▸ TASK BRIEF
Strip the pictures, then copy the remaining data exactly as it stands.

▸ DATASET CONTENT

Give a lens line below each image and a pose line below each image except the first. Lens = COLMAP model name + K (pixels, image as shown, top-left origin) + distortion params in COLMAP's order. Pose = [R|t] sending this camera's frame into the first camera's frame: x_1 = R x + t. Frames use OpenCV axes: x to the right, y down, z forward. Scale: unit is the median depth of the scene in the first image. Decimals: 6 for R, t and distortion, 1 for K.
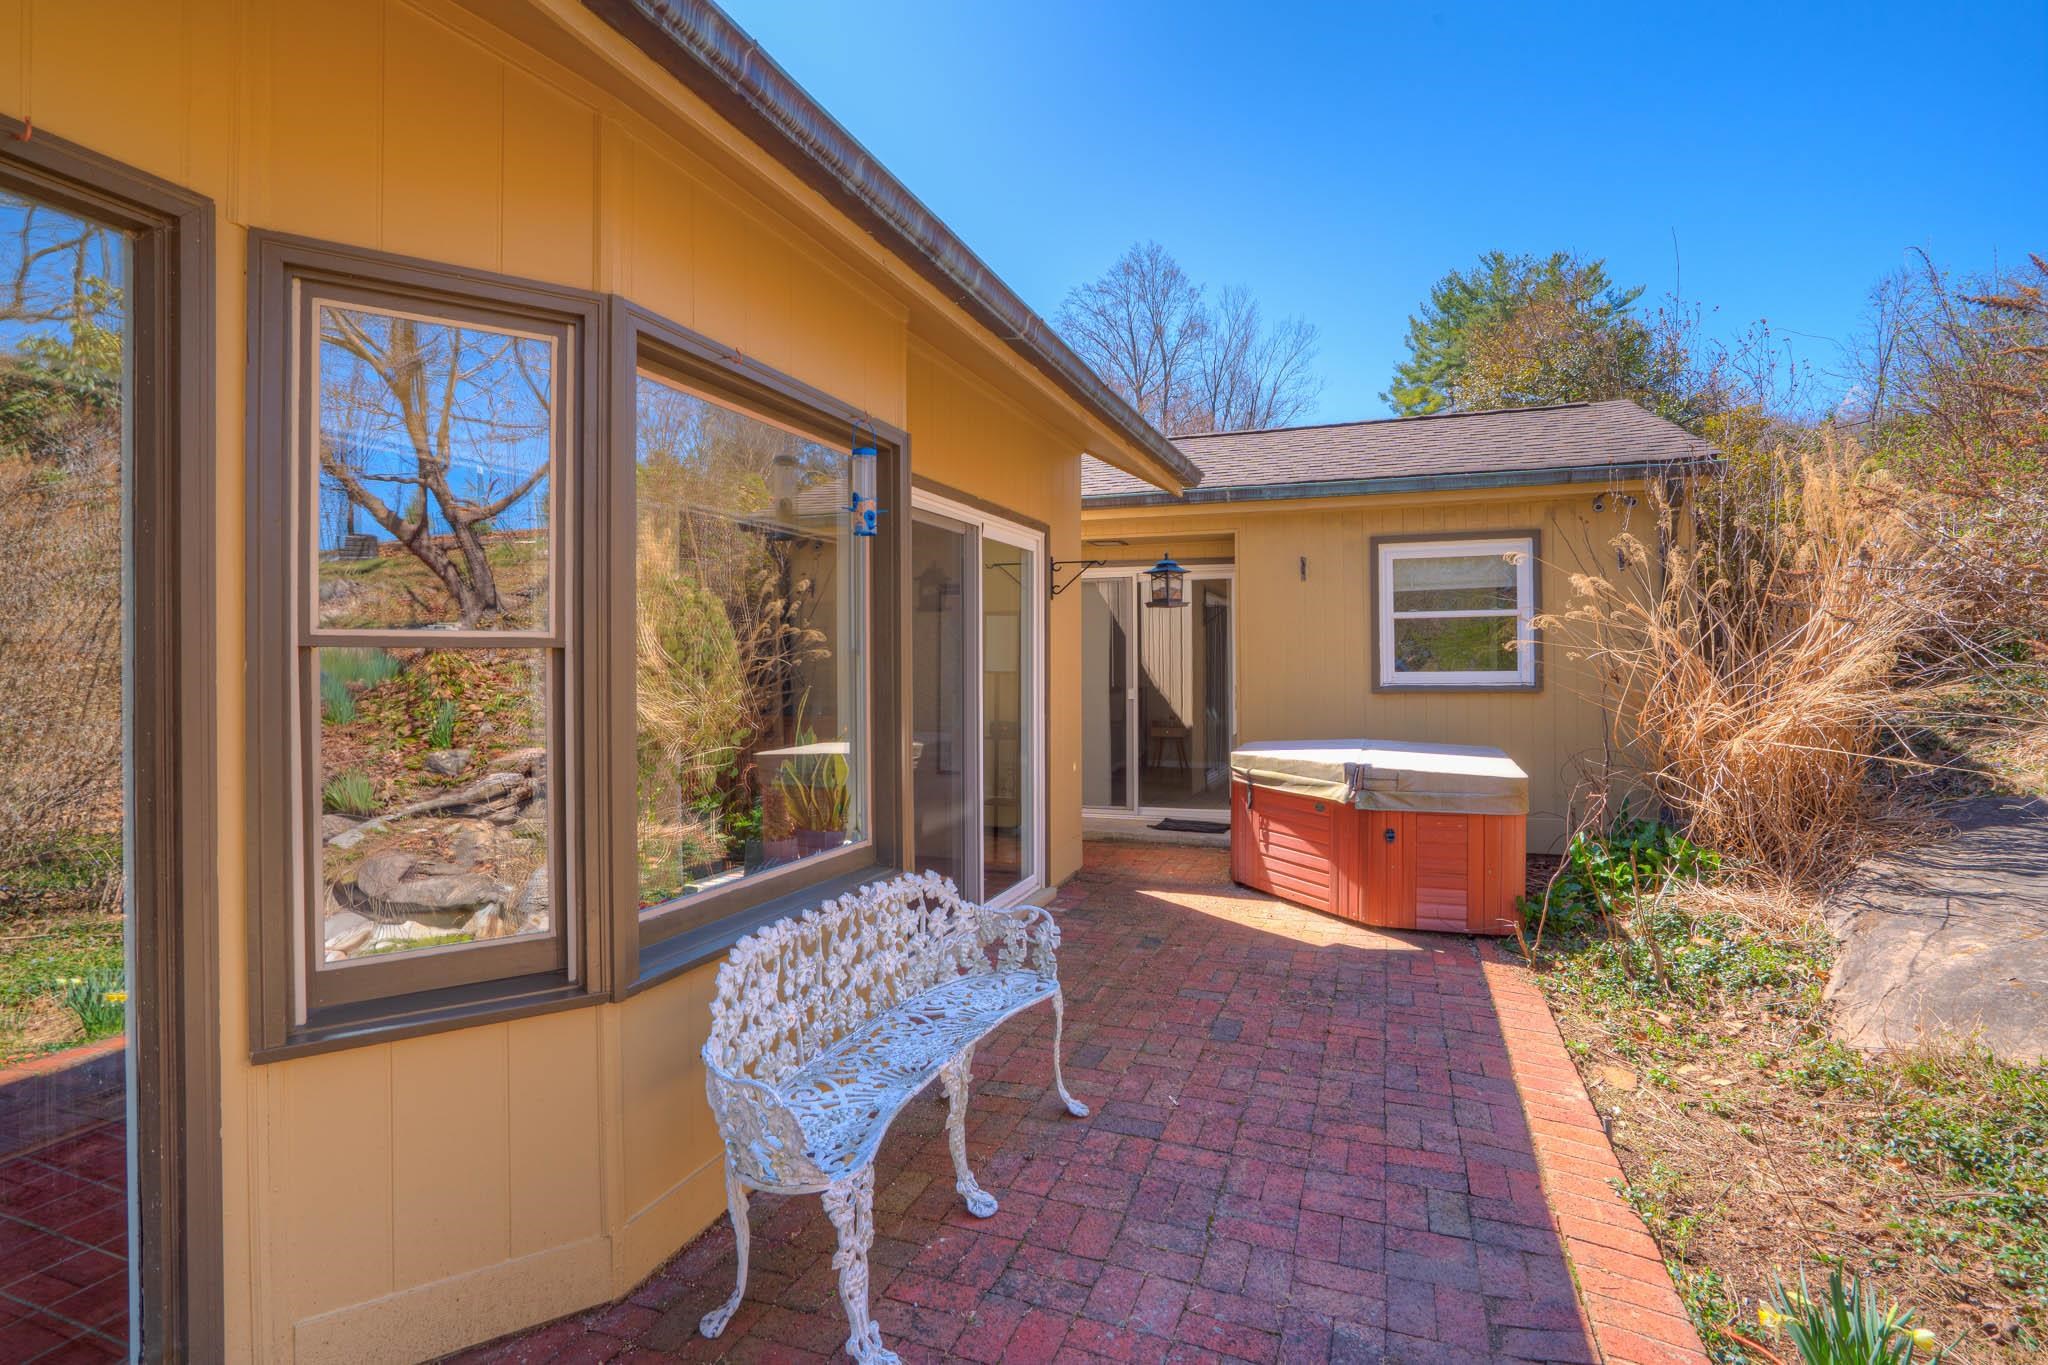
lens RADIAL K [[1051.9, 0, 1023.3], [0, 1051.9, 662.6], [0, 0, 1]] dist [-0.033325, 0.000332]
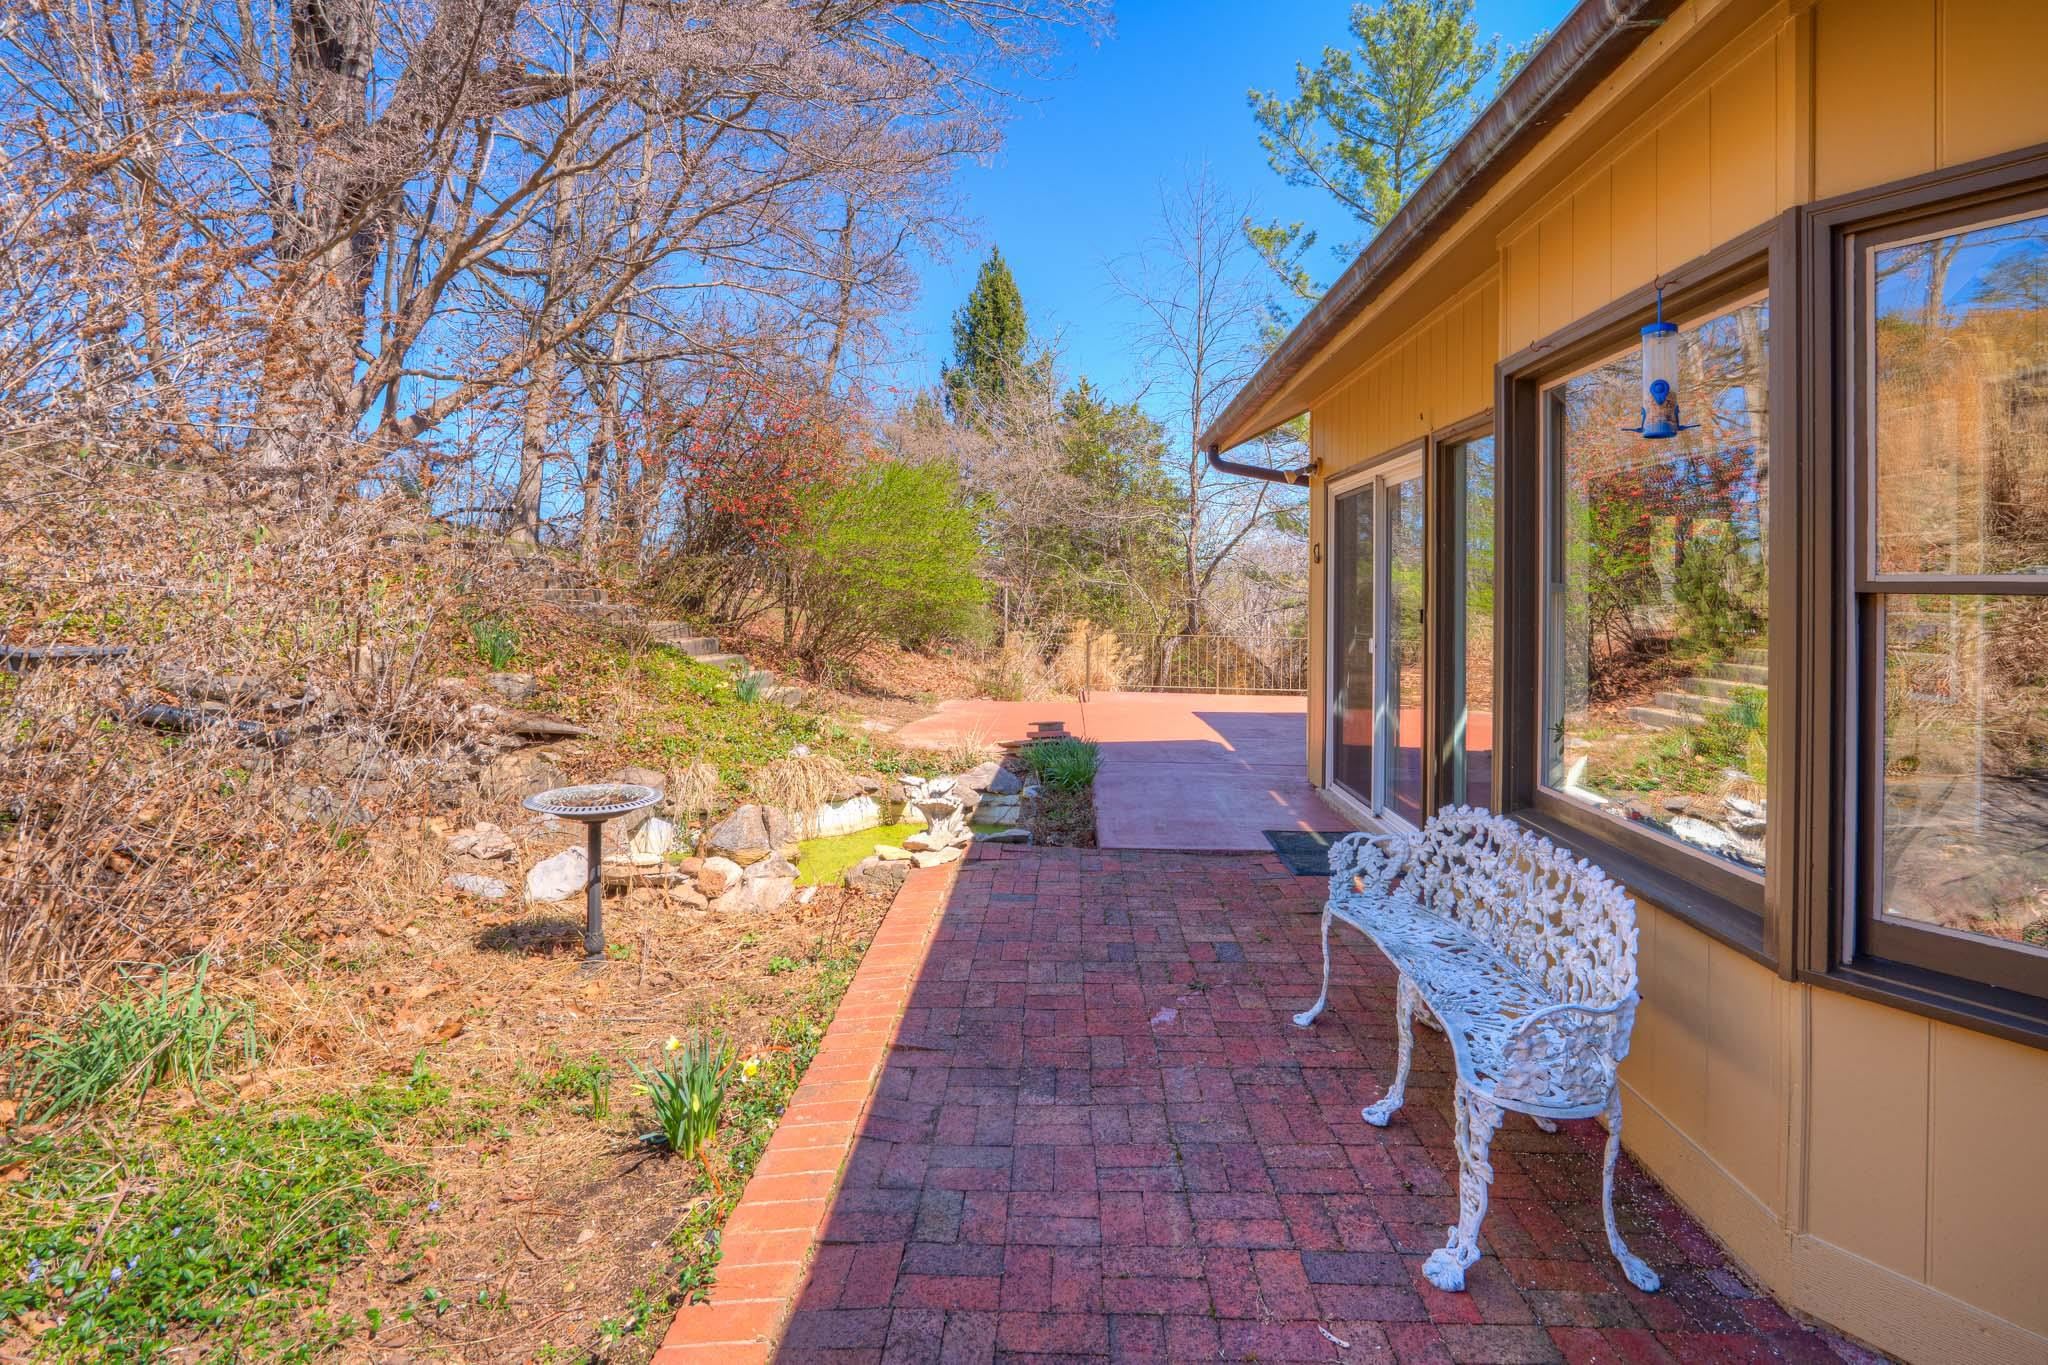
lens RADIAL K [[977.3, 0, 1022.9], [0, 977.3, 710.1], [0, 0, 1]] dist [-0.050144, 0.014496]
pose [[-0.955213, 0.029975, -0.294397, 0.574501], [-0.005393, 0.992928, 0.118597, -0.002585], [0.295870, 0.114873, -0.948296, 1.755825]]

▸ RESPONSE TO THIS EXERCISE
Give a lens line below each image and a pose line below each image except the first. Lens = COLMAP model name + K (pixels, image as shown, top-left origin) + distortion params in COLMAP's order. Pose = [R|t] sending this camera's frame into the first camera's frame: x_1 = R x + t. Frames use OpenCV axes: x to the right, y down, z forward. Scale: unit is the median depth of the scene in the first image. Decimals: 6 for R, t and distortion, 1 for K.
lens RADIAL K [[1051.9, 0, 1023.3], [0, 1051.9, 662.6], [0, 0, 1]] dist [-0.033325, 0.000332]
lens RADIAL K [[977.3, 0, 1022.9], [0, 977.3, 710.1], [0, 0, 1]] dist [-0.050144, 0.014496]
pose [[-0.955213, 0.029975, -0.294397, 0.574501], [-0.005393, 0.992928, 0.118597, -0.002585], [0.295870, 0.114873, -0.948296, 1.755825]]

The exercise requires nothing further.